In 2021, the proportion of older adults aged ≥ 65 years in most major Organization for Economic Cooperation and Development countries exceeded 7%, marking the transition into an aged society [1]. The consequences of population aging, such as an increase in the incidence of functional impairment due to various chronic diseases, an increase in medical expenditure, and intergenerational conflict, have prompted a global effort to devise strategies to address the challenges of an aging society. Notably, the onset of sarcopenia, a well-known health issue among older adults, commences as early as the age of 50 years [2], with an estimated annual muscle loss rate of 1%–2% [3], [4]. Sarcopenia causes various problems in older adults, including decreased mobility [5], limitations in the activities of daily living [6], and a decline in the overall quality of life [7]. As a result, the World Health Organization (WHO) assigned a disease classification code for sarcopenia in early 2017, acknowledging sarcopenia as an officially recognized disease.

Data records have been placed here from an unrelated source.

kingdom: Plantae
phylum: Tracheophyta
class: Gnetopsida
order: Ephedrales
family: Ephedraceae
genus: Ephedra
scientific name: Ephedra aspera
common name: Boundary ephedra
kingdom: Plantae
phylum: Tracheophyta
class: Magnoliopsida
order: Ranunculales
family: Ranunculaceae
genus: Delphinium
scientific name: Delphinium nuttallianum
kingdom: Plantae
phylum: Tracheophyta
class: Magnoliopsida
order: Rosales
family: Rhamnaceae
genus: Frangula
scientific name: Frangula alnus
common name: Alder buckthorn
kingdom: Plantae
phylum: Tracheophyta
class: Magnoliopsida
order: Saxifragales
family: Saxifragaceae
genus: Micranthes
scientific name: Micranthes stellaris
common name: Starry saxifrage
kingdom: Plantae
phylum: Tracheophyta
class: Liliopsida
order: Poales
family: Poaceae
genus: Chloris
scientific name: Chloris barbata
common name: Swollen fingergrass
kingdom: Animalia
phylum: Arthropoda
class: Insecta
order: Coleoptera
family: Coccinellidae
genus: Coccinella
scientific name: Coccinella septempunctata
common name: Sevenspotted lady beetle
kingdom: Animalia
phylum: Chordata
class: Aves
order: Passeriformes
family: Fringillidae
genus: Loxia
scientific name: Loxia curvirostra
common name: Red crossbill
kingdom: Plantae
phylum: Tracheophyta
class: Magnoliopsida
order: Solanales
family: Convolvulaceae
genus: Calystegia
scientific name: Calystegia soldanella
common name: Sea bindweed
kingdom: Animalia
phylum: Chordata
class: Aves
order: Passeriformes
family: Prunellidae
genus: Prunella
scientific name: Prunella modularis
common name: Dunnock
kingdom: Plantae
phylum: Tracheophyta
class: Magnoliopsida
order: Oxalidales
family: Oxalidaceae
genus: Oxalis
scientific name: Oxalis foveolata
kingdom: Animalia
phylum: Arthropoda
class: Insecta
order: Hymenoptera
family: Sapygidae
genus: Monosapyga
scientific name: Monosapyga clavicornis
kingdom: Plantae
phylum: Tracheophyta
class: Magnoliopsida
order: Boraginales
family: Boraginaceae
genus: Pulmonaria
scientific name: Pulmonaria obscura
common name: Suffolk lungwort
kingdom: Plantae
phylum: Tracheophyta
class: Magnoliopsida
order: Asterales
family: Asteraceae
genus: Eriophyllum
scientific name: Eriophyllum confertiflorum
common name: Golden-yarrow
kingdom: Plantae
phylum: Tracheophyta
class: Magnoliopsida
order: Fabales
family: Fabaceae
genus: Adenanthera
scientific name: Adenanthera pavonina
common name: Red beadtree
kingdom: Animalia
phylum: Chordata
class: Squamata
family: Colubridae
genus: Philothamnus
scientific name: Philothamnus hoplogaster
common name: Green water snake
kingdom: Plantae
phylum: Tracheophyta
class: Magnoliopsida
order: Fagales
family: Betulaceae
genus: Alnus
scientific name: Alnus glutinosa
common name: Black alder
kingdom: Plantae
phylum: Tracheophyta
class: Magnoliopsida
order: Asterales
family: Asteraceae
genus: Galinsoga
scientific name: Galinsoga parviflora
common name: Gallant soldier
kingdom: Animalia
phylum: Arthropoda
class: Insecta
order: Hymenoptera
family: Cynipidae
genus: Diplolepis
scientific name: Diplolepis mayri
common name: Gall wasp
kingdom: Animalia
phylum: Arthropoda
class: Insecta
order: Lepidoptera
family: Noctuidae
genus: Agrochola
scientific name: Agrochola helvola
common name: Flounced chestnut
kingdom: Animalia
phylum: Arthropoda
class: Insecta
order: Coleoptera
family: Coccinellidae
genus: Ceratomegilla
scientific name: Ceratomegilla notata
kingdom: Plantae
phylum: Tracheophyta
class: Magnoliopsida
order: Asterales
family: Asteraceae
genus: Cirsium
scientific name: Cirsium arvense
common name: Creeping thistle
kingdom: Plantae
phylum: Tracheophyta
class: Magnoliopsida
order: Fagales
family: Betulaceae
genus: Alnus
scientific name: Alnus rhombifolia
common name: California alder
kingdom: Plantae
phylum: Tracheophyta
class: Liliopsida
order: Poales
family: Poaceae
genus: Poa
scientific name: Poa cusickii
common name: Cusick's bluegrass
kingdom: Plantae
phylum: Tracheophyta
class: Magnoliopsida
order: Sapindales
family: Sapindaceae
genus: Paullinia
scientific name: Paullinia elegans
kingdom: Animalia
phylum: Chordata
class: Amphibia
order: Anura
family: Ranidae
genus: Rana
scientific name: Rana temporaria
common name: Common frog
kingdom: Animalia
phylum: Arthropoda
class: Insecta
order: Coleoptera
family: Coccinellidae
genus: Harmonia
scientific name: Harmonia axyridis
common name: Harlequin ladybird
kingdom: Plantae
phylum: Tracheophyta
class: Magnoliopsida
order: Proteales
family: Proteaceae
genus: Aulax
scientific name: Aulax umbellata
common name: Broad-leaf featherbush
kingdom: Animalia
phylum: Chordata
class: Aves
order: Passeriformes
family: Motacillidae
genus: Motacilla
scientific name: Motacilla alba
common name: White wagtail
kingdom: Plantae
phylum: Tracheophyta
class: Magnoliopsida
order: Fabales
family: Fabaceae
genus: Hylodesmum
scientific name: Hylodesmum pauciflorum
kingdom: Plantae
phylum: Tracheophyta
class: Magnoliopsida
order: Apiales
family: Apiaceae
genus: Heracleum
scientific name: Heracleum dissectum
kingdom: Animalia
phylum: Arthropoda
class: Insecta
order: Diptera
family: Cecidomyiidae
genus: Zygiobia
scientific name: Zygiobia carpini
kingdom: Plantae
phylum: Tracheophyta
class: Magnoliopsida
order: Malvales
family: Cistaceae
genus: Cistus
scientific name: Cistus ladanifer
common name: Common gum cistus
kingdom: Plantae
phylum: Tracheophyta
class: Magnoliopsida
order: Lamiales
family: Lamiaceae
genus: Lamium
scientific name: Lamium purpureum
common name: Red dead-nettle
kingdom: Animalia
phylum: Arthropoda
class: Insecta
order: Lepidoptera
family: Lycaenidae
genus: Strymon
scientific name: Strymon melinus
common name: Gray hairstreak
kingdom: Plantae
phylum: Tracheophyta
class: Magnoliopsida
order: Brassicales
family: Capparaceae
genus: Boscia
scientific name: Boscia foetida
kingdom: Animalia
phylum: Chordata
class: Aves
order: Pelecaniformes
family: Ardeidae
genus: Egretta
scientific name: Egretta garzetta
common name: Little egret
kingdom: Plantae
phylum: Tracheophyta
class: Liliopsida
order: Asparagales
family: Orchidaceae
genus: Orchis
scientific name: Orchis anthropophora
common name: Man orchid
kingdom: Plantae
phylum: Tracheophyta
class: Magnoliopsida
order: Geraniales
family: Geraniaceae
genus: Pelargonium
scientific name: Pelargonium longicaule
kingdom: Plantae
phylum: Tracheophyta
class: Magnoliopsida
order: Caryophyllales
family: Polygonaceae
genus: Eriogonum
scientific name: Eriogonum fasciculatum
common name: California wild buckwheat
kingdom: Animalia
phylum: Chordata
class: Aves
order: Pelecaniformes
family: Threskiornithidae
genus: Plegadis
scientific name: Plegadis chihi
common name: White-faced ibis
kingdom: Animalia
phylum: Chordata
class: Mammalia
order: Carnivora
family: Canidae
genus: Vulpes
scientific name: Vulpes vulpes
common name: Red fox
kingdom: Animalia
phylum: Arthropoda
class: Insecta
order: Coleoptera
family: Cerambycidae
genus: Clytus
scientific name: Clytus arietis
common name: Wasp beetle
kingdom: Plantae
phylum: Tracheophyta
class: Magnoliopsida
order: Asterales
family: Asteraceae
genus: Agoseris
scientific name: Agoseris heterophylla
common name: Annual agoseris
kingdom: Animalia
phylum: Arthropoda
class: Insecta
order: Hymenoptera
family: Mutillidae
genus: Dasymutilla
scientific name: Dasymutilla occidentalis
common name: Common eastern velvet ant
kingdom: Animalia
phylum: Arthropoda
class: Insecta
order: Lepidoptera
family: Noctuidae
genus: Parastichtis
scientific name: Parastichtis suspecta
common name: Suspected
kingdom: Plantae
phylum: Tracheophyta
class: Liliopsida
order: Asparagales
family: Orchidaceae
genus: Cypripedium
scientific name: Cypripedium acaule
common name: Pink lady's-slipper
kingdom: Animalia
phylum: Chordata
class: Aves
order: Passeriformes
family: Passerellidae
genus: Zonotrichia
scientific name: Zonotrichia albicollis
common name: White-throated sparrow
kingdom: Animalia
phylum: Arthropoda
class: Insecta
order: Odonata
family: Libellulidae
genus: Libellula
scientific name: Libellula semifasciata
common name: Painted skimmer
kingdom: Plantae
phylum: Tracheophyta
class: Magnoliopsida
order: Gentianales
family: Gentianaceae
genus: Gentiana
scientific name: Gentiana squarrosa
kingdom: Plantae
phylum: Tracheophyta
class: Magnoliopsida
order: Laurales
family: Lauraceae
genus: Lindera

Sarcopenia was initially described in the late 20th century as an age-related degenerative decrease in muscle mass [8]. It causes decreased overall physical function and activities, ultimately leading to a loss of autonomy and an inability to maintain an independent lifestyle, which in turn significantly impacts quality of life [9]. According to Yuan and Larsson (2023), sarcopenia affects an estimated 10%–16% of older adults worldwide[10], with a prevalence of approximately 5%–13% among those aged 60–79 years and increasing up to 50% among those aged ≥ 80 years [11]. Numerous previous studies have highlighted the association between sarcopenia and low bone mineral density (BMD) [12], [13]. Moreover, the risk of fracture and falls is more than twice as high in older adults with sarcopenia than in women without sarcopenia [13], [14]. Therefore, sarcopenia poses a potentially life-threatening risk by elevating the susceptibility to falls and fractures and jeopardizing musculoskeletal health [9], [15], [16]. Recent studies have focused on the combined use of exercise and supplement intake as a method for delaying and improving sarcopenia [17], [18]. Protein supplements are an excellent dietary source for addressing protein deficiencies due to their high proportion of essential amino acids. They have been reported to contribute to increased muscle mass in older adults [19], [20]. Given the synergistic effect of vitamin D and leucine in enhancing protein anabolism, the combination of protein and vitamin D supplements can be beneficial in enhancing physical functions and increasing muscle mass [18], [21]. Accordingly, various previous studies reported that combining exercise with protein and vitamin D supplementation enhanced gait function, muscle mass, and lower extremity strength in older adults [18], [22].
Studies that have been published to date have emphasized the need for combining exercise and vitamin D and protein supplementation for enhancing the musculoskeletal system and physical fitness in older adults. However, a meta-analysis approach that encompasses all three components is lacking. In light of this gap, this study conducted a meta-analysis of previous studies related to changes and improvements in body composition and physical fitness after interventions combining exercise and supplement intake. This study aimed to verify the reliability and validity of the results reported in those studies and contribute to suggesting directions for enhancing the musculoskeletal system and physical fitness in older adults.